▸ **Task objective**:
Copy out, word for word, the lines from the one containing "like 146 °C" through the one containing "Observed value: 117394.1 kWh", including both of those lines, and leave the pictures out.

▸ **Dataset content**:
· · · · ·
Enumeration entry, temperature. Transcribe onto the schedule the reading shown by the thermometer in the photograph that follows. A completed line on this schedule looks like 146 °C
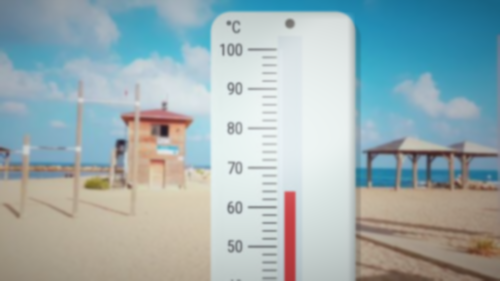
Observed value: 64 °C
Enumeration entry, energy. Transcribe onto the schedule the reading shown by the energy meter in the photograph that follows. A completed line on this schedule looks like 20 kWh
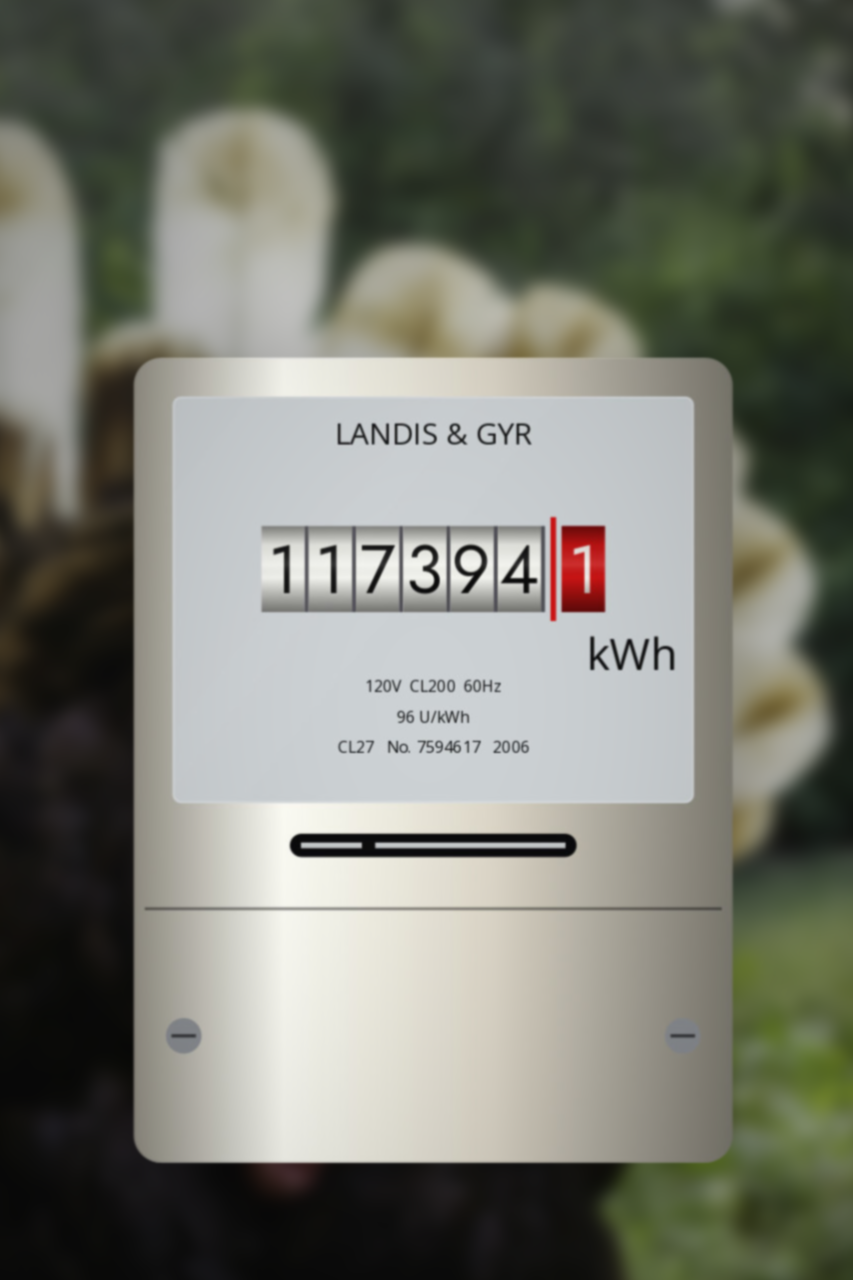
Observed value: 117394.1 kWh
· · · · ·
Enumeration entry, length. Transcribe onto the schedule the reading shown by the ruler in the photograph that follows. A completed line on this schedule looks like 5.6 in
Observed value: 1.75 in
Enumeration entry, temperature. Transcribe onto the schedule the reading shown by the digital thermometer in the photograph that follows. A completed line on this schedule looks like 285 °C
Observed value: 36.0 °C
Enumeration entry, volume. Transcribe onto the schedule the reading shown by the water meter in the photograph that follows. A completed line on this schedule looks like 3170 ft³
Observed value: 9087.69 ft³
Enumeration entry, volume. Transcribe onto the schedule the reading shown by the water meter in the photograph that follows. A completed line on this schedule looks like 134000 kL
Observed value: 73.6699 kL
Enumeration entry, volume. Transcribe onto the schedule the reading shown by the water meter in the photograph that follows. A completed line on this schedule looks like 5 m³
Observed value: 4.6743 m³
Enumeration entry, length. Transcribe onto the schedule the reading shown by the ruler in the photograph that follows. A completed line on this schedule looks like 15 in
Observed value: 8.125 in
· · · · ·
▸ **Result of this exercise**:
Enumeration entry, temperature. Transcribe onto the schedule the reading shown by the thermometer in the photograph that follows. A completed line on this schedule looks like 146 °C
Observed value: 64 °C
Enumeration entry, energy. Transcribe onto the schedule the reading shown by the energy meter in the photograph that follows. A completed line on this schedule looks like 20 kWh
Observed value: 117394.1 kWh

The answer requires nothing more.